Physical therapists will increasingly need to tackle the ‘complex phenomenon’ of frailty, according to the work of leading researchers from across Europe.
Hans Hobbelen: 'Physiotherapists have the golden bullet!'. Photo: Darren O’Brien/Guzelian
This was the issue discussed during a session led by Hans Hobbelen, a professor in healthy lifestyle, ageing and health care at Hanze University of Applied Sciences in the Netherlands.
Professor Hobbelen told conference: ‘As we all know we have a growing population in Europe, but the growth is mainly in older people.’
He explained that a 2015 European Commission ageing report showed that 17 per cent of people in Europe were currently over 65 year old, and these figures were expected to increase – with some regions reaching levels as high as 40 or 50 per cent.
‘We can prevent some damage to our bodies with a healthy lifestyle and healthy nutrition, but cellular defects lead to an increase of inflammation and this accelerates the ageing process,’ said Professor Hobbelen.
‘However, this is where you, as physiotherapists, have the golden bullet – as exercise and movement are anti-inflammatory!’
High resistance exercise
Ivan Bautmans, a professor at Vrije Universiteit Brussel in Belgium, backed up this view when he spoke about his research into resistance training to counter frailty and sarcopenia [an age-related decrease in muscle mass and an associated loss in muscle strength].

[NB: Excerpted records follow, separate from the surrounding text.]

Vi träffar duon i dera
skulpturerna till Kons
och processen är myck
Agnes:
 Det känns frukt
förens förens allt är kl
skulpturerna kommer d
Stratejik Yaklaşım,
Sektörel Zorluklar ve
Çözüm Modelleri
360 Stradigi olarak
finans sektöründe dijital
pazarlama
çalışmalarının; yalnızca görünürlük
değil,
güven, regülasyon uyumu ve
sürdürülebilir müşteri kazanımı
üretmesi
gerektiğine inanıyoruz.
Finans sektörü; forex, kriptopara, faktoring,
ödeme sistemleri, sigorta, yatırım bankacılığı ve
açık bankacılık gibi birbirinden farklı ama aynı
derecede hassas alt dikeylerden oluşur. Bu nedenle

‘Initially it was defined simply as reflecting biological ageing but actually sarcopenia occurs in every individual, starting at a young adult age, and we now know the severity of sarcopenia can vary and that inflammation is an important factor in instigating it.’

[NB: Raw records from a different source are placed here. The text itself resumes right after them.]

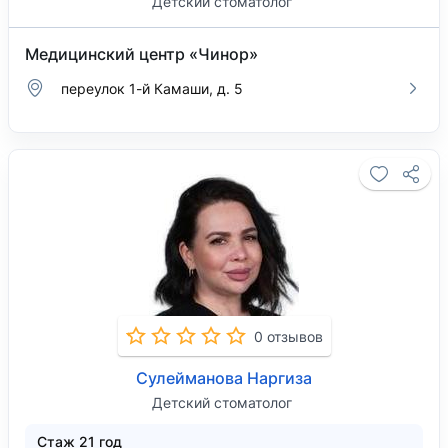
Детский стоматолог
Медицинский центр «Чинор»
переулок 1-й Камаши, д. 5
0 отзывов
Сулейманова Наргиза
Детский стоматолог
Стаж 21 год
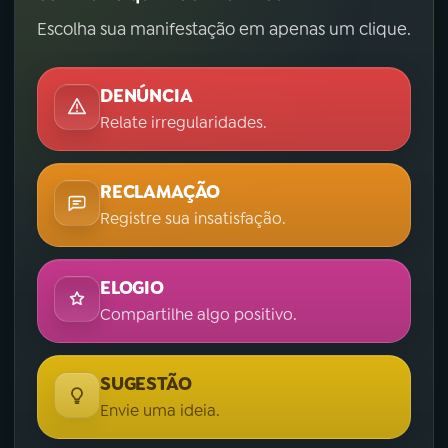
Escolha sua manifestação em apenas um clique.
DENÚNCIA
Relate irregularidades.
RECLAMAÇÃO
Registre sua insatisfação.
ELOGIO
Compartilhe algo positivo.
SUGESTÃO
Envie uma ideia.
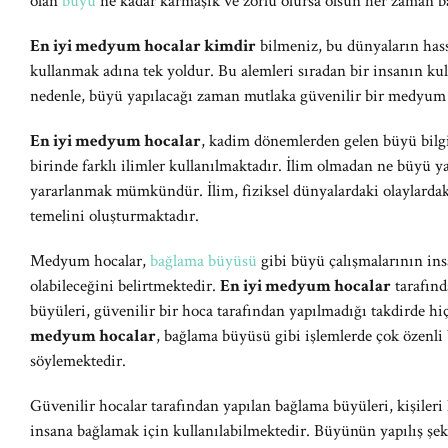
olan
büyü
ne kadar karmaşık ve zorlu olursa olsun her zaman baş
En iyi medyum hocalar kimdir
bilmeniz, bu dünyaların hassa
kullanmak adına tek yoldur. Bu alemleri sıradan bir insanın ku
nedenle, büyü yapılacağı zaman mutlaka güvenilir bir medyum 
En iyi medyum hocalar
, kadim dönemlerden gelen büyü bilgil
birinde farklı ilimler kullanılmaktadır. İlim olmadan ne büyü 
yararlanmak mümkündür. İlim, fiziksel dünyalardaki olaylardaki
temelini oluşturmaktadır.
Medyum hocalar,
bağlama büyüsü
gibi büyü çalışmalarının insa
olabileceğini belirtmektedir.
En iyi medyum hocalar
tarafınd
büyüleri, güvenilir bir hoca tarafından yapılmadığı takdirde h
medyum hocalar
, bağlama büyüsü gibi işlemlerde çok özenli
söylemektedir.
Güvenilir hocalar tarafından yapılan bağlama büyüleri, kişileri
insana bağlamak için kullanılabilmektedir. Büyünün yapılış ş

Studies show that strengthening exercises in older adults could help counter frailty and sarcopenia, delegates heard, but the effectiveness of exercise is ‘very dose dependent’.
Data from a randomised intervention compared three groups of patients over 12 weeks. One group took part in high resistance training, one participated in low resistant but high repetition training and the final group undertook training that combined both types of resistance training.
‘The best effects were obtained in the high group, and then the hybrid group. But the low group – even thought they were performing 80-100 repetitions – failed to get similar improvements as those seen with the high resistance training,’ Professor Bautmans said.
Intensive training for older people
He added that many physical therapists were afraid to use high resistance exercise with their older patients, but his research indicates that when feasible older people can benefit from exercises that fatigue their muscles.
‘If your patient doesn’t feel tired or feel any fatigue in their muscles after your session, then you should consider intensifying the exercise.
‘And if you want to train a patient at a lower weight then you need to significantly increase the number of repetitions, so you can try to obtain a similar fatigue to that from high resistance training.’